In all fairness, you can’t just open a pizza shop and serve up food – you have to consider vegetarian and vegan alternatives, and we can’t forget about gluten free ingredients. Celiac disease is recognized as a disability under the Americans with Disabilities Act, meaning restaurants and food chains have to offer non-gluten alternatives, prepared with non-contamination and other measures to ensure quality. Gluten can kill.

In Canada; however, regulations are lax and inspections are absent. Pizza shops like Domino’s Pizza [NASDAQ: DPZ], for example, take little effort to reduce cross-contamination and hide behind anonymity, cumbersome phone systems and a strict no refund policy to frustrate their customers into simply giving up.

This is exactly what happened to Christine, not her real name, an eighty-plus year old grandmother who made the mistake of trusting a Domino’s store in St. Catharines, Ontario, with preparing a meal for an informal family gathering not too long ago. She ordered several meal items, two of which were to be gluten-free, to accommodate the health requirements of her daughter. When the pizza arrived, it was standard crust. No problem, thought Christine, she would just call the store and have them replace the incorrect items.

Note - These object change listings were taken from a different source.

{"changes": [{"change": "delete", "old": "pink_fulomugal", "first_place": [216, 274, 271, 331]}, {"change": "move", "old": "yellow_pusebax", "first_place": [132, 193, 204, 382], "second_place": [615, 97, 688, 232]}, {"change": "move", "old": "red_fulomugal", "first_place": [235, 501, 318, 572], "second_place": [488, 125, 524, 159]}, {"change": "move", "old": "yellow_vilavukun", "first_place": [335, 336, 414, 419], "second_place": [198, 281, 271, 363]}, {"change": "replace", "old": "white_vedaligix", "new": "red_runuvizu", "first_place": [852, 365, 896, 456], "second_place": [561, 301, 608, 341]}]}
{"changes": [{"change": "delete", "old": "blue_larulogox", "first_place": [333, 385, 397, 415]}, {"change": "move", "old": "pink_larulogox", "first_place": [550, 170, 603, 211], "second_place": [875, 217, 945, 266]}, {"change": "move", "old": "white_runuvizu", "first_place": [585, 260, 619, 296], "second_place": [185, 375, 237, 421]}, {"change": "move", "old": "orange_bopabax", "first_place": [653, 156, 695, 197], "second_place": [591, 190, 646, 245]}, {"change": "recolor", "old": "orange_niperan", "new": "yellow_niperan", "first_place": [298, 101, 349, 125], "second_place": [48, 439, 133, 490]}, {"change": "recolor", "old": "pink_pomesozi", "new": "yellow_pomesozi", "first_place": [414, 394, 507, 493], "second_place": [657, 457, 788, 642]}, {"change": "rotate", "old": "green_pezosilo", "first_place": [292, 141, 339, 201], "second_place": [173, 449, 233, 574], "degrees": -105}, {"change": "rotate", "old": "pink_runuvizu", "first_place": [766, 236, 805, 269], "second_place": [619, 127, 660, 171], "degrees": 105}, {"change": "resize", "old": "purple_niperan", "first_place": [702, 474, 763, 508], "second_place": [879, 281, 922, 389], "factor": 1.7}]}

But this is where Domino’s failed. The manager, who refused to give his name, would not replace the erroneous food, would not offer a refund and simply blamed her and their corporate online ordering system. Christine had her son call the store to complain about the lack of service, but the manager wouldn’t give him the phone number to customer service, nor would he connect him to the Canadian corporate headquarters. He simply said Christine and her son would have to call back another time and speak to the manager who handles complaints. So a hundred dollars worth of pizza went into the trash, and Christine had to fight with her bank to cancel the credit card transaction – not a simple task.

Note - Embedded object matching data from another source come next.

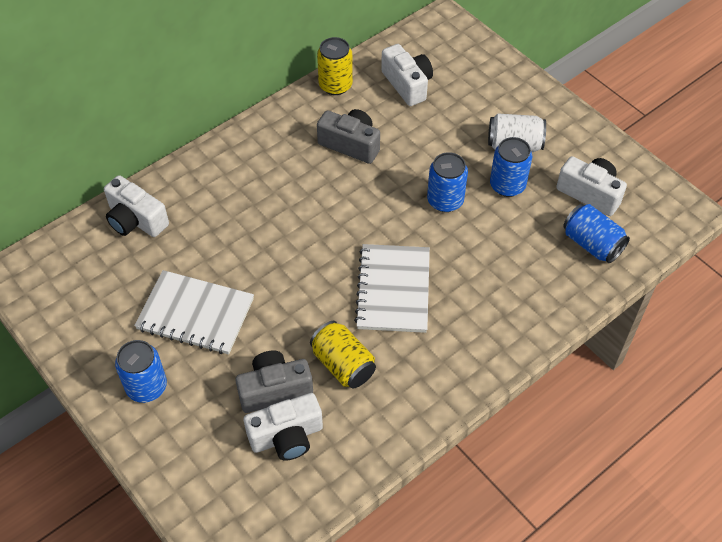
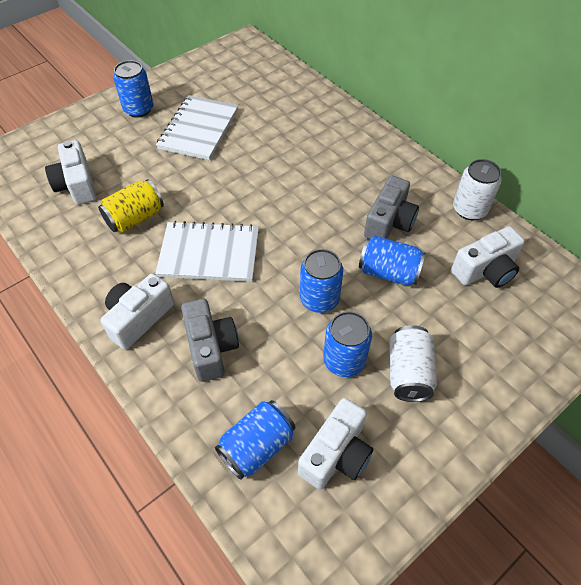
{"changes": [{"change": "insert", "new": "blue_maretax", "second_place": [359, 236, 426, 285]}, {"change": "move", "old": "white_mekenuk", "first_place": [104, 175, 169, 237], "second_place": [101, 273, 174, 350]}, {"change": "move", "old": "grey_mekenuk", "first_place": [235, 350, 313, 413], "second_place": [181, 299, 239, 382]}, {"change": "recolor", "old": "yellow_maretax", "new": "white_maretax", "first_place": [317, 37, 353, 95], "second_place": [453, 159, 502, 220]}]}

We now know that all three Domino’s Pizza franchises in St. Catharines are owned by a Mr. Waheem, but he could not be contacted. This writer reached out to Domino’s Canadian headquarters but was put through a complicated telephone maze of press one for nothing, press two for lacking accountability, and press three for no refunds. A complaint was filed online and an automatic response indicated Domino’s would get back within three or four days – likely too late for dinner.

Domino’s chief executive recently announced the closure of more then two hundred franchises in the U.S. [here] and a regional restructuring in Canada. We can only hope that the plan for doing so includes a better plan to respond when things go wrong, because as it is now, this writer is rating Domino’s an ‘F’ and the worst customer service model in the pizza industry. In this case, and many others, Domino’s has failed to deliver a quality product, doubled the price (no refund policy), blew time limits by not having a person in place to resolve the concerns and lost a family of customers.

Pubic investment is increasingly more difficult to solicit. We strongly suggest that those interested in investing into Domino’s, or any other franchise operation for that matter, start off as customers to see if the business is even remotely capable of living up to its own guarantees. And while doing that, closely examine the plans they have in place for when things go wrong. Christine has a loving and caring family, some of whom have political and business connections. Regardless, never mess with a senior citizen trying to feed her family. Its a plan to fail, just like Domino’s.